» **EXERCISE OBJECTIVE**
Nothing but the lines from the first line of the records below to the line holding "neck: (244, 327)" belongs in the answer, copied exactly and without pictures.

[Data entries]
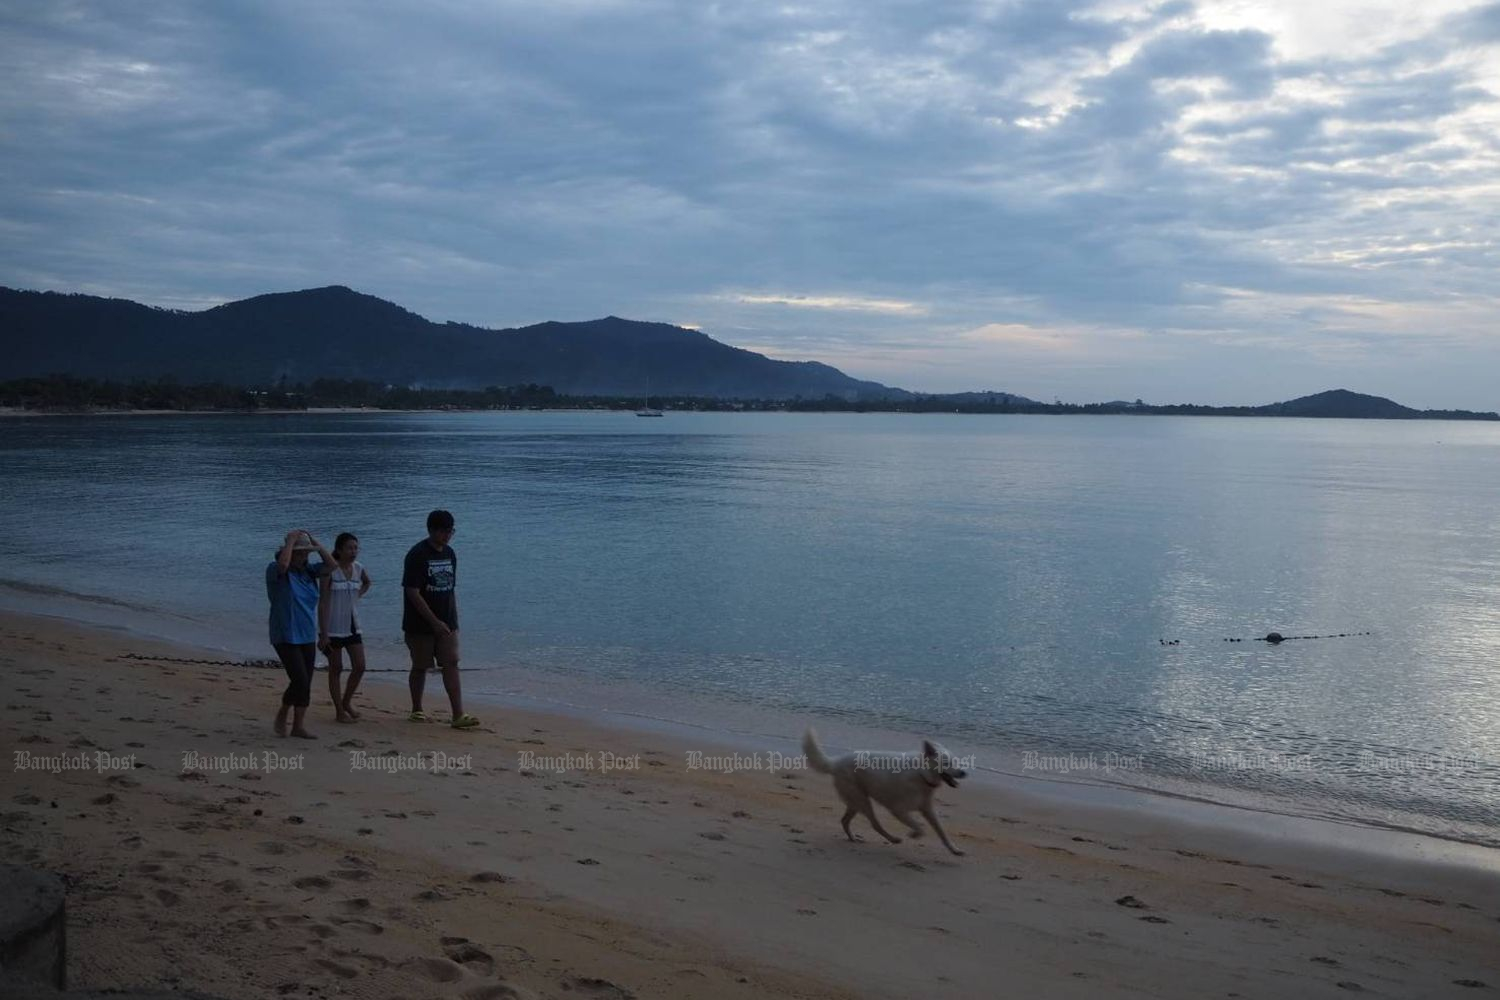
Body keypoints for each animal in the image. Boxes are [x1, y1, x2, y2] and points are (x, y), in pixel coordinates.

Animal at [804, 731, 966, 857]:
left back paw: (853, 838)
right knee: (875, 824)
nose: (964, 772)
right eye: (946, 763)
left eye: (956, 761)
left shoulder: (927, 810)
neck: (921, 773)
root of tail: (835, 762)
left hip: (856, 802)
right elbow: (920, 827)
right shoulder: (897, 810)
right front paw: (914, 834)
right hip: (863, 801)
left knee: (845, 821)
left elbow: (942, 832)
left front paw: (954, 850)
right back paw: (893, 839)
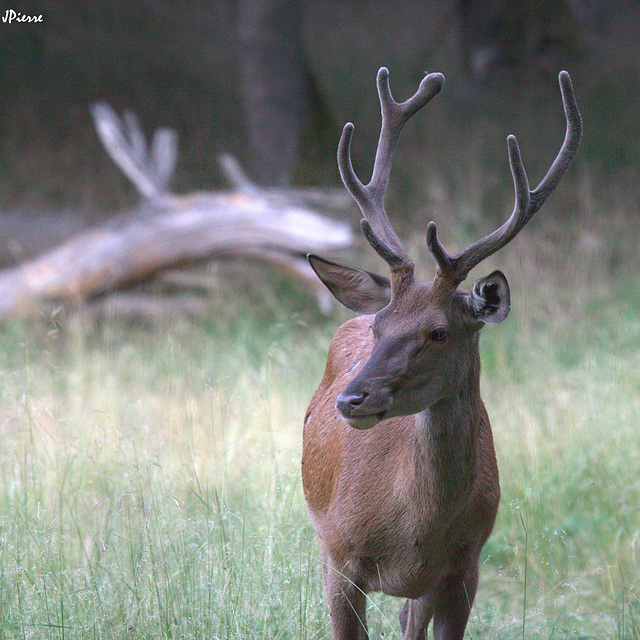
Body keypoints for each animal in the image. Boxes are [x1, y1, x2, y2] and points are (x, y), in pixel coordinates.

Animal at [302, 66, 584, 640]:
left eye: (437, 333)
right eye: (382, 326)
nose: (351, 400)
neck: (412, 531)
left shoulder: (463, 567)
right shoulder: (340, 555)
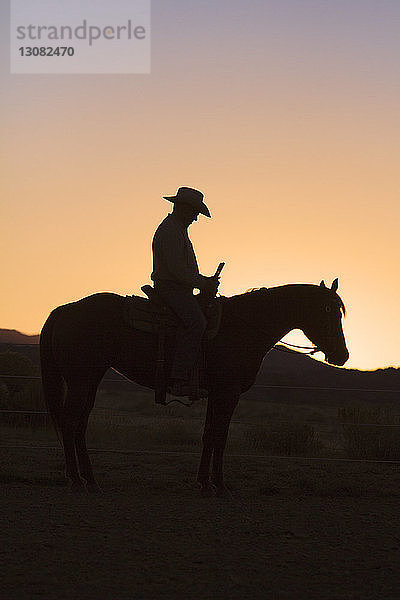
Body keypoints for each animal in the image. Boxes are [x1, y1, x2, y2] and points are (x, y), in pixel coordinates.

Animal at [39, 278, 348, 494]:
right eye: (328, 311)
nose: (342, 355)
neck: (244, 327)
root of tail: (64, 310)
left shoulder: (216, 394)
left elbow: (208, 435)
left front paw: (204, 483)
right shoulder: (228, 393)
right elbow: (220, 437)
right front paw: (220, 486)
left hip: (89, 380)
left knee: (80, 425)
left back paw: (90, 480)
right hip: (80, 381)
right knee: (69, 423)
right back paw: (76, 480)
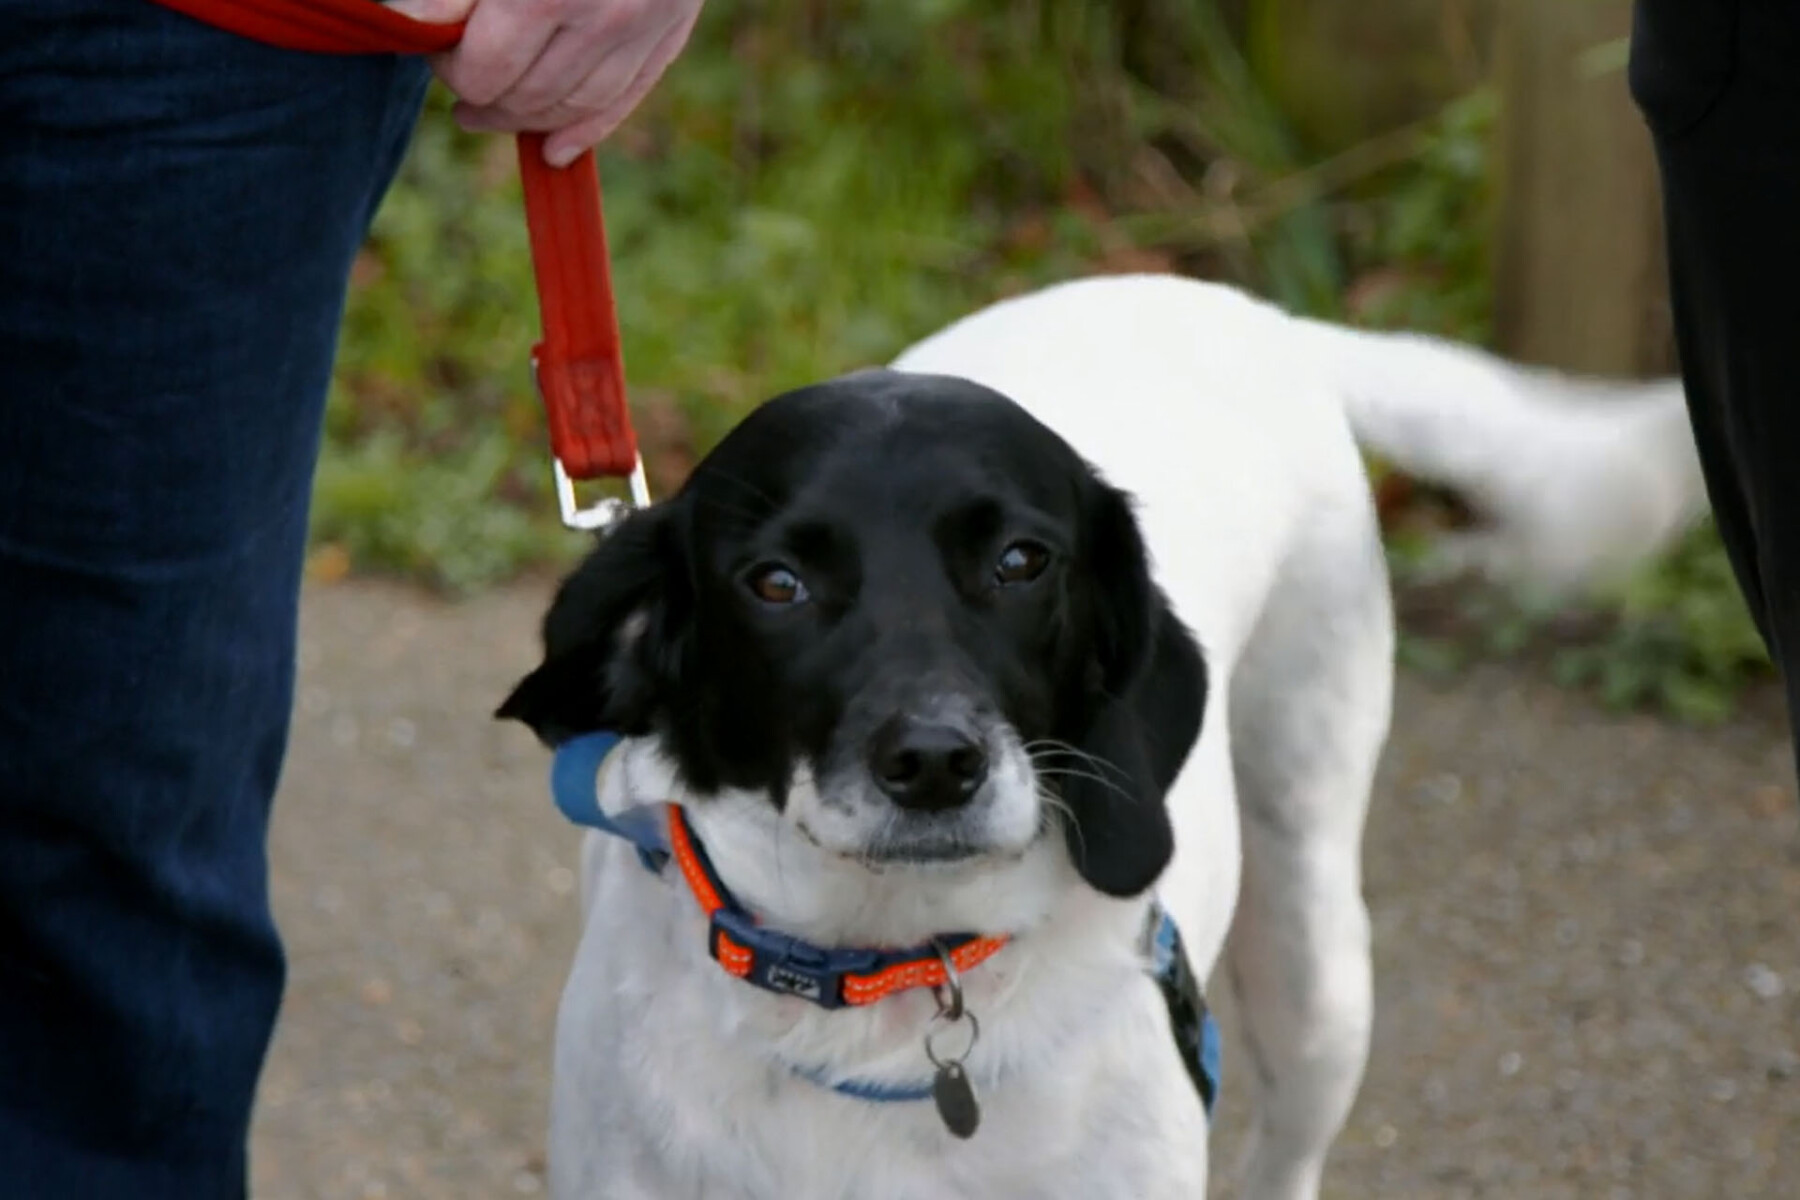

» **RESULT OF THIS EXERCISE**
Body keypoints for each animal in the image. Boxes are [x1, y1, x2, y2] and points are (x, y), in pixel coordinates.

Animal at [804, 731, 966, 857]:
left back paw: (853, 838)
right knee: (875, 824)
nose: (964, 772)
right eye: (946, 763)
left eye: (956, 761)
left shoulder: (927, 810)
neck: (921, 773)
root of tail: (835, 762)
left hip: (856, 802)
right elbow: (920, 827)
right shoulder: (897, 810)
right front paw: (914, 834)
right hip: (863, 801)
left knee: (845, 821)
left elbow: (942, 832)
left front paw: (954, 850)
right back paw: (893, 839)
Body keypoints for each animal in the image. Boxes are [x1, y1, x2, y2] and points are (x, y), in pixel coordinates.

Animal at [302, 66, 584, 640]:
left eye: (437, 333)
right eye: (382, 326)
nose: (351, 400)
neck: (412, 531)
left shoulder: (463, 567)
right shoulder: (340, 555)
Body keypoints for each animal in the image. Boxes are [x1, y1, x2, y2] and points are (x, y), in pixel coordinates.

Animal at [39, 278, 348, 494]:
right eye: (328, 311)
nose: (342, 355)
neck: (244, 327)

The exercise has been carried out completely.